§ **How to complete this task**
Looking at the listing below, retype exactly the lines starting at the one containing "t = 0.70 s (no picture)" and ending at the one containing "24: (713, 501, 1.20)", both included, and nothing else.

§ **Listed records**
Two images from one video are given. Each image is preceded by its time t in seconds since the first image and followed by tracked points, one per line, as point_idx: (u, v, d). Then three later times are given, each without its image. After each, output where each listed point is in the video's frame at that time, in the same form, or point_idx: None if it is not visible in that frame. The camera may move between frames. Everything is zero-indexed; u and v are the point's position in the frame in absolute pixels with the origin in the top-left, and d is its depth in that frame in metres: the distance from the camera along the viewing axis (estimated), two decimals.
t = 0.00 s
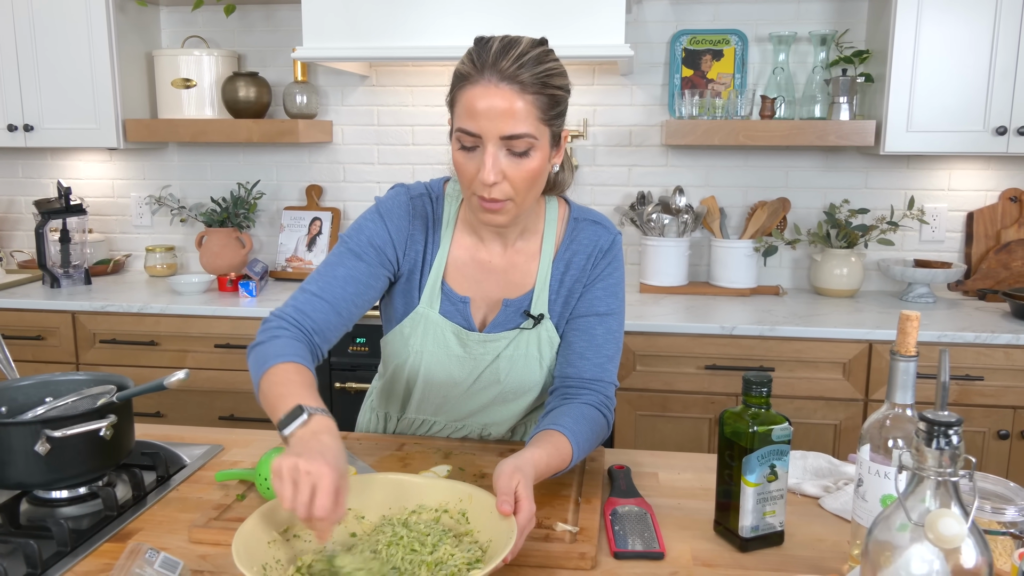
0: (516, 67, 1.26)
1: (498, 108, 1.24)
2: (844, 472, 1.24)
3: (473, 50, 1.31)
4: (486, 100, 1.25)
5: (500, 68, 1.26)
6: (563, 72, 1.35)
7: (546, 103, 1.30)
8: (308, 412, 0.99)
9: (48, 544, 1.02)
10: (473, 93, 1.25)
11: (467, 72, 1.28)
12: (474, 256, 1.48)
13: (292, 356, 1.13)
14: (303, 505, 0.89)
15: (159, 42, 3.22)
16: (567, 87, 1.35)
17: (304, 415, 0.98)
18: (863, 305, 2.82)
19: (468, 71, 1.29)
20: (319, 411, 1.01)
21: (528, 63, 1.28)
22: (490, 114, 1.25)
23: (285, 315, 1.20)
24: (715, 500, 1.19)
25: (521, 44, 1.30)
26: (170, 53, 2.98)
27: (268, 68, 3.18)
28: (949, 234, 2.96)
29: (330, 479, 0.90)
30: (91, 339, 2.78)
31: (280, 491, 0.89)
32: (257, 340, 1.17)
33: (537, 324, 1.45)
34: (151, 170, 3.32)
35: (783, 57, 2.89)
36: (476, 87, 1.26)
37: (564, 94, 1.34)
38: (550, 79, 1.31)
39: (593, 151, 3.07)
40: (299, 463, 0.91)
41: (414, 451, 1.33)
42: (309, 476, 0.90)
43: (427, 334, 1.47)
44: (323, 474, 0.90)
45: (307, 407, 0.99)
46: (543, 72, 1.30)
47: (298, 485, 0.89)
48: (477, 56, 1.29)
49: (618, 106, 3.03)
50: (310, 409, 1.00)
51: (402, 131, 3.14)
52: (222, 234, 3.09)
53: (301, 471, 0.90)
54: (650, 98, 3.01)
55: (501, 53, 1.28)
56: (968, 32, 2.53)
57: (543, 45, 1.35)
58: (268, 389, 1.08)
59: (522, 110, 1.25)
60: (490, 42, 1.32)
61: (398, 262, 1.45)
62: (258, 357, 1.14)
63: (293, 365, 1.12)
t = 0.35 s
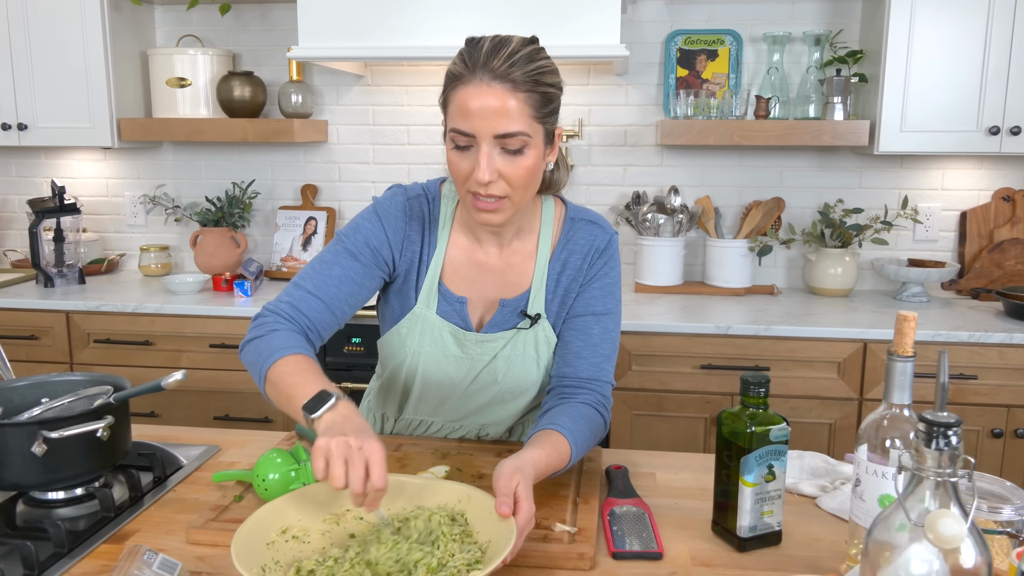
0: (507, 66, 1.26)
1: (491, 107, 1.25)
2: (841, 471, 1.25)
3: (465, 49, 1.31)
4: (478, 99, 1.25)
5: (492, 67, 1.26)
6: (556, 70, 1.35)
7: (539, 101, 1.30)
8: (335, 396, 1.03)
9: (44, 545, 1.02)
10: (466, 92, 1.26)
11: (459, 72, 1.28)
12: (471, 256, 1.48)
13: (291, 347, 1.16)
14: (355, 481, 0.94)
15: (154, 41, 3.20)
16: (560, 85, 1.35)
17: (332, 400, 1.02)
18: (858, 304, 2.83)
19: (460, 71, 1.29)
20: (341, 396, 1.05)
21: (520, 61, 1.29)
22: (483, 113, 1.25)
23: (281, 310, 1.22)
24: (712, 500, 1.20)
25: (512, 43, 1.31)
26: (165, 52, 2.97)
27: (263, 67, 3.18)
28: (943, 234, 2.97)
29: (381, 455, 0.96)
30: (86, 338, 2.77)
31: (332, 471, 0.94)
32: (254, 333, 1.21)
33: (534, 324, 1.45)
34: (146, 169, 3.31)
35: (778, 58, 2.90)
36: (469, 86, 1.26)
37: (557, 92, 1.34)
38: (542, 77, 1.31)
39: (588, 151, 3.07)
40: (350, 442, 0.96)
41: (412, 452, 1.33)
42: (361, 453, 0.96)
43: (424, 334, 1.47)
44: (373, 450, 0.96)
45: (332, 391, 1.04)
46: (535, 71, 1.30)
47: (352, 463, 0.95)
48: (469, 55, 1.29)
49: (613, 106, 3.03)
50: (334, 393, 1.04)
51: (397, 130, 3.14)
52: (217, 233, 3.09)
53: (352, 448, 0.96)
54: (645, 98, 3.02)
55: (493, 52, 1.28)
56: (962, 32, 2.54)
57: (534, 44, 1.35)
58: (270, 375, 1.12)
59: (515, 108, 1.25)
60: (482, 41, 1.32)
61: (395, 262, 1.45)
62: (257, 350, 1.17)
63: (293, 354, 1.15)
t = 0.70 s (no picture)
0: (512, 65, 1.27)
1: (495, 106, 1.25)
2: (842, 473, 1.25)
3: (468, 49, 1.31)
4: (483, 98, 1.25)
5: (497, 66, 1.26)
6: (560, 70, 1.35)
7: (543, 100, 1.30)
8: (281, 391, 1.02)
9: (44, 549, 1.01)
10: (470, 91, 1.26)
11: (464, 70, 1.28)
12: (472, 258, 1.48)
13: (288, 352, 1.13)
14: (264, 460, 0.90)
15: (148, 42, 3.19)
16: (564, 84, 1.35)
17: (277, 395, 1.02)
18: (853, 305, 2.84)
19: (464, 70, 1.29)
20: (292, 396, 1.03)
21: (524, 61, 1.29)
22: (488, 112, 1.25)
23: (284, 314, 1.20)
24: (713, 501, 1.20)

---

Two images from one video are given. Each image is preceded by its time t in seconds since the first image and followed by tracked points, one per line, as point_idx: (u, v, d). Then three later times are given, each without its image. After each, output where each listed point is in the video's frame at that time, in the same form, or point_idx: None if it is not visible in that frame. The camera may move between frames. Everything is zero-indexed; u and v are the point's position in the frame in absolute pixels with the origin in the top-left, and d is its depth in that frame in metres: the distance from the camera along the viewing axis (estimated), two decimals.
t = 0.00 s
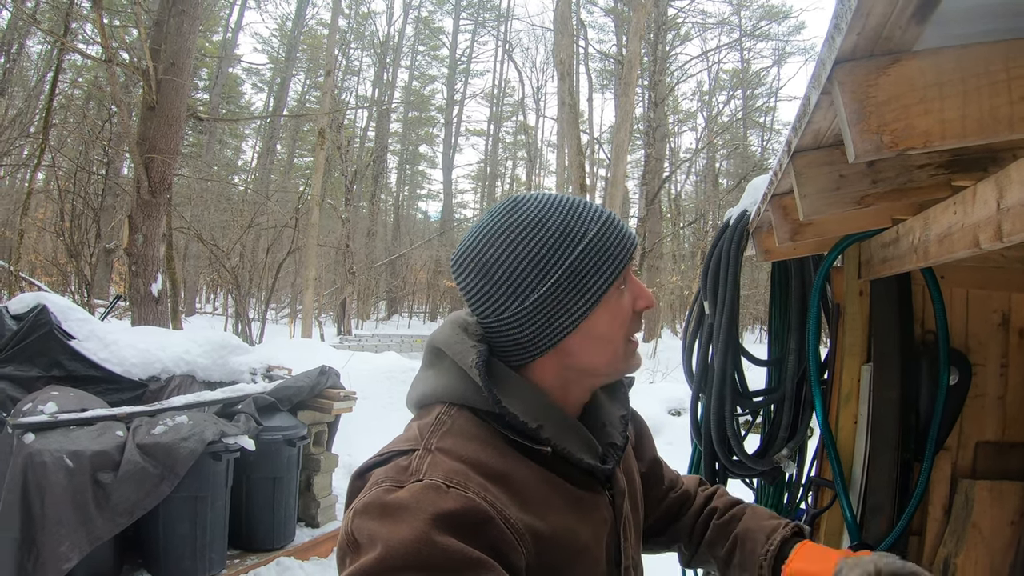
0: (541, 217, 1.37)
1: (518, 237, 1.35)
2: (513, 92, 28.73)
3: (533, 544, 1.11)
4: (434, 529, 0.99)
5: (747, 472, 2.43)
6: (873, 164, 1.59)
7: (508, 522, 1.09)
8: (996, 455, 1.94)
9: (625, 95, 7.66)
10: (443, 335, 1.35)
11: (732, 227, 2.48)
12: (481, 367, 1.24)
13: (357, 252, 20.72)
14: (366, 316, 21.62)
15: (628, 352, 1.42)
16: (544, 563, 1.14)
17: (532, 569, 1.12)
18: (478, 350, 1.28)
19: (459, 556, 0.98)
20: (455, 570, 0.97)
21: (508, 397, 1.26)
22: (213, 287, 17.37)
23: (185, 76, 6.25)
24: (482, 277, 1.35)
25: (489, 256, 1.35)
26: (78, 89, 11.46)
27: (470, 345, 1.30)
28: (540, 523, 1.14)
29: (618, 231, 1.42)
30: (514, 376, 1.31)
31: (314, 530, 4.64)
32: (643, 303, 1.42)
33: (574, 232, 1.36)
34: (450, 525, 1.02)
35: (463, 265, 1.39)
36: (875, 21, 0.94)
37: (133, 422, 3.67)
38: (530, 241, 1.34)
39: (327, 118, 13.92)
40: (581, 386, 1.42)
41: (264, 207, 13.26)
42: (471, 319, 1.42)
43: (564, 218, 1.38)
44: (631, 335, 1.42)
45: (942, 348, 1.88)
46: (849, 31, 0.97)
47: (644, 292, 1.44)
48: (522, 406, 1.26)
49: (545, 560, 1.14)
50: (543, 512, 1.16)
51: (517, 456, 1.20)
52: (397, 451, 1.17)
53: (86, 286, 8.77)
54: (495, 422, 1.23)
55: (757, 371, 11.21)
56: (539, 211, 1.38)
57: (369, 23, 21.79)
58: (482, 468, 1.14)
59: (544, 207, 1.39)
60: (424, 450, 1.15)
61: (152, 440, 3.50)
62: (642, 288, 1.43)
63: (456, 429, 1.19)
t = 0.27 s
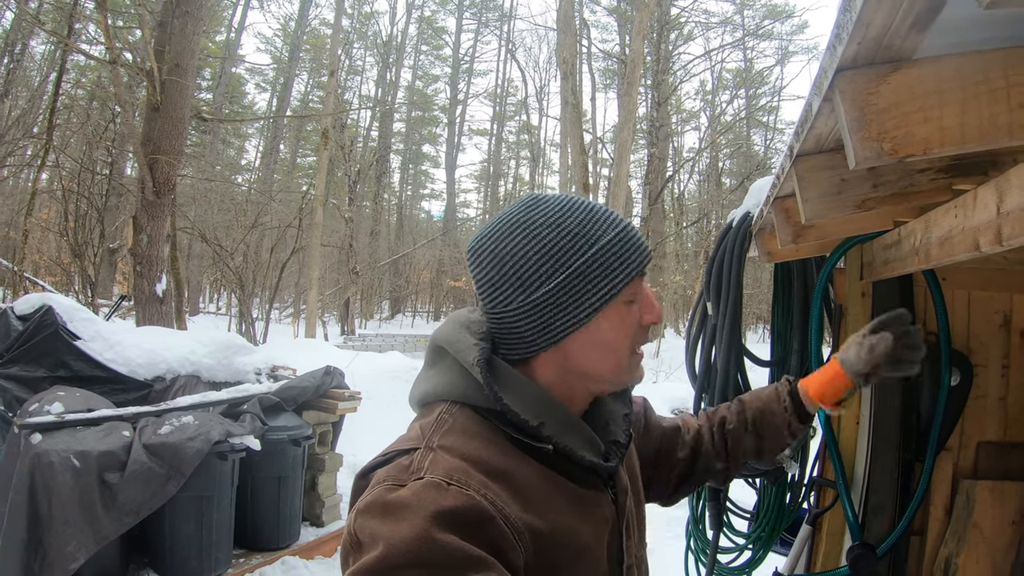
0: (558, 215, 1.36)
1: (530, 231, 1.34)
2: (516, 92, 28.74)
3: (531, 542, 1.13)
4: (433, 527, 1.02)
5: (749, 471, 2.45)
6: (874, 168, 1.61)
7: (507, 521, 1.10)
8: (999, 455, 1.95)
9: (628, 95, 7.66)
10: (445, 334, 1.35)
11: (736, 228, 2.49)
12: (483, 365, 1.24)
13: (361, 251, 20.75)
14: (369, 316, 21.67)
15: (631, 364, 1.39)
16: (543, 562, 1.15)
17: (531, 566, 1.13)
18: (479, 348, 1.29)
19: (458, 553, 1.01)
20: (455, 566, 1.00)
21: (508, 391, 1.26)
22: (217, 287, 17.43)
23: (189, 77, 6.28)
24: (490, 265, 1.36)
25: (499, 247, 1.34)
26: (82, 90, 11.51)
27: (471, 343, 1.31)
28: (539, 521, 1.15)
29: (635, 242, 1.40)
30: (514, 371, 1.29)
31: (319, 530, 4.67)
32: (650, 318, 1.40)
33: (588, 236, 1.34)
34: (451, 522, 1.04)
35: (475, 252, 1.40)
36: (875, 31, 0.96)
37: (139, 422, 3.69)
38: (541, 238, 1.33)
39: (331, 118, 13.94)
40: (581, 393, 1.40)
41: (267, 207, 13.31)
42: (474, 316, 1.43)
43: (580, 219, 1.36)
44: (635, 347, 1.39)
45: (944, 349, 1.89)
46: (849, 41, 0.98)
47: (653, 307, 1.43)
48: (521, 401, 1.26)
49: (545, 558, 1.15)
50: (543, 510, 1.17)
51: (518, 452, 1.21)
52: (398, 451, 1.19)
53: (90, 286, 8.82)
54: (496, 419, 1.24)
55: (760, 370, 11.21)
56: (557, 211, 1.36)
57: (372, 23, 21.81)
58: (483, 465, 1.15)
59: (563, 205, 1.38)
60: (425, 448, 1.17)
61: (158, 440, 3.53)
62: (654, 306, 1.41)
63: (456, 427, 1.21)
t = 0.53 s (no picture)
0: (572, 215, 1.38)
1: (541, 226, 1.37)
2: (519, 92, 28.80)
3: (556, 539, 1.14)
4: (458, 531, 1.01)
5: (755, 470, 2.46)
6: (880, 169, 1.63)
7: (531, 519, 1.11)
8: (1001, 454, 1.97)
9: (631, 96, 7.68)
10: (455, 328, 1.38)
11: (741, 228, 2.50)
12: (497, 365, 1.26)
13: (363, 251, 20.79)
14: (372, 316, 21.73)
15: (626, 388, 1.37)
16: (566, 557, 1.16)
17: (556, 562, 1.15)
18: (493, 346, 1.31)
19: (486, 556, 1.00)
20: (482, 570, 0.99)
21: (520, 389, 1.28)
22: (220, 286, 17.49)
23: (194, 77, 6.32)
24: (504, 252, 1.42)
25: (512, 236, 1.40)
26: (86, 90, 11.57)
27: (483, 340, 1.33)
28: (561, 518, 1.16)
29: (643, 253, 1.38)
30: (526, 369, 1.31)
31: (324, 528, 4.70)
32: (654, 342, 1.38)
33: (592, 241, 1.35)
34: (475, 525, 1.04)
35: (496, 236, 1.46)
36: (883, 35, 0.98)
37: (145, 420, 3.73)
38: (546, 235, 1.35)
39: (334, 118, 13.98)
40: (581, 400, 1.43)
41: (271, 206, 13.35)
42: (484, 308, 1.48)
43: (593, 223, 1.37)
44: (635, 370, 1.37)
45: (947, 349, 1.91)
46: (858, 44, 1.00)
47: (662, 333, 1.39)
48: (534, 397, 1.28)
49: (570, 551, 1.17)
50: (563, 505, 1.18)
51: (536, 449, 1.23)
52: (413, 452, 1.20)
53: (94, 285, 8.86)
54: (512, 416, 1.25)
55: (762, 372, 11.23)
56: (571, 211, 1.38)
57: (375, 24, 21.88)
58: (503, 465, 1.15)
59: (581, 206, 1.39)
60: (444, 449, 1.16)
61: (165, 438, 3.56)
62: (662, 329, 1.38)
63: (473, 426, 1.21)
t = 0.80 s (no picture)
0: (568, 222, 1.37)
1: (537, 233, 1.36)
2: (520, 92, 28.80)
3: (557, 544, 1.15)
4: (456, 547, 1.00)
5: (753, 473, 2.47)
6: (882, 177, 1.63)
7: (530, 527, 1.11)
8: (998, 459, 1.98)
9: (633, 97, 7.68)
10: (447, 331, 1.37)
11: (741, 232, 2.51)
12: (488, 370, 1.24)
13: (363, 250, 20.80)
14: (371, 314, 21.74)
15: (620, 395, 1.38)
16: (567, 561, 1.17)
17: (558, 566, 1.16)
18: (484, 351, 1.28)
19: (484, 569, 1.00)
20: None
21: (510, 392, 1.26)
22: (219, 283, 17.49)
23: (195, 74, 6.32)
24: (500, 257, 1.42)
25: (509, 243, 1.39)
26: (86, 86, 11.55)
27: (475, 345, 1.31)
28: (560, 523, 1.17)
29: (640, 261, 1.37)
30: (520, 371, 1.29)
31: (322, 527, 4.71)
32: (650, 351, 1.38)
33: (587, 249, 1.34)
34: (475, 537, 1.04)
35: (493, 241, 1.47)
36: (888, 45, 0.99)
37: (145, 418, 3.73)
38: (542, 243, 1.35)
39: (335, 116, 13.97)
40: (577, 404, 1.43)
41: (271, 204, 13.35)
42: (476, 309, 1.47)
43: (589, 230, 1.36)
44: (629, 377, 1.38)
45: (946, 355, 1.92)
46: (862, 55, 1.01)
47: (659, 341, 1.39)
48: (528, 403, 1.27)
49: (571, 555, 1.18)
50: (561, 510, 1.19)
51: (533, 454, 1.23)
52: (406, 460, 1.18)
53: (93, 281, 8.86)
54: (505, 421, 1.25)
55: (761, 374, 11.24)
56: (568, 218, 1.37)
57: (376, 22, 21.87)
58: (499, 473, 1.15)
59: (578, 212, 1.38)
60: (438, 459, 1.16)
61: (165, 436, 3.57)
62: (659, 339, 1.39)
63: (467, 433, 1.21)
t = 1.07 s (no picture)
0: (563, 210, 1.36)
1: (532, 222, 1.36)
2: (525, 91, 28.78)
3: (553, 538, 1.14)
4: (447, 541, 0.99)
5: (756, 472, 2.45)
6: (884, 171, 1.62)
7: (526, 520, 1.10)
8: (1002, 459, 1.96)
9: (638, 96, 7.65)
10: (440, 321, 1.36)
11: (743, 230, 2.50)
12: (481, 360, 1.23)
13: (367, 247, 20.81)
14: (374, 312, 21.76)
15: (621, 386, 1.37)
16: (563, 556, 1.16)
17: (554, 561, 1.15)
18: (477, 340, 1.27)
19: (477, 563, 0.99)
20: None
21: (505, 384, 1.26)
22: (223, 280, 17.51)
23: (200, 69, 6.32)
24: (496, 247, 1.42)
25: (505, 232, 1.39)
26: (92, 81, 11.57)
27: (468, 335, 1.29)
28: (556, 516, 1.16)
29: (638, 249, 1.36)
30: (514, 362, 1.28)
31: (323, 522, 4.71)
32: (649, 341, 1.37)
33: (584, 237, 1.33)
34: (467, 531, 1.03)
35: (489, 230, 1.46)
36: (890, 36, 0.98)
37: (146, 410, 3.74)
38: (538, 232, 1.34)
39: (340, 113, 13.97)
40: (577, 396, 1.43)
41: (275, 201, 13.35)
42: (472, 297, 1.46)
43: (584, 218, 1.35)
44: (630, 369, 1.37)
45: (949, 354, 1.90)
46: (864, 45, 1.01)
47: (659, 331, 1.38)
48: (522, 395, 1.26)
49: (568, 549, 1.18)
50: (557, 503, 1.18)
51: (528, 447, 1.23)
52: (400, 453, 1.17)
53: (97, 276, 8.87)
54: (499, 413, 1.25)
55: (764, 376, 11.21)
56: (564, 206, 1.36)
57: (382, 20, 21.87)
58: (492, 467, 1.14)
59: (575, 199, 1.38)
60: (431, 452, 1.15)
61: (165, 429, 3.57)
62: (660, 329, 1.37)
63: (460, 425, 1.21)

§ **Expected output**
t = 0.70 s (no picture)
0: (512, 65, 1.27)
1: (495, 106, 1.25)
2: (842, 473, 1.25)
3: (468, 49, 1.31)
4: (483, 98, 1.25)
5: (497, 66, 1.26)
6: (560, 70, 1.35)
7: (543, 100, 1.30)
8: (281, 391, 1.02)
9: (44, 549, 1.01)
10: (470, 91, 1.26)
11: (464, 70, 1.28)
12: (472, 258, 1.48)
13: (288, 352, 1.13)
14: (264, 460, 0.90)
15: (148, 42, 3.19)
16: (564, 84, 1.35)
17: (277, 395, 1.02)
18: (853, 305, 2.84)
19: (464, 70, 1.29)
20: (292, 396, 1.03)
21: (524, 61, 1.29)
22: (488, 112, 1.25)
23: (284, 314, 1.20)
24: (713, 501, 1.20)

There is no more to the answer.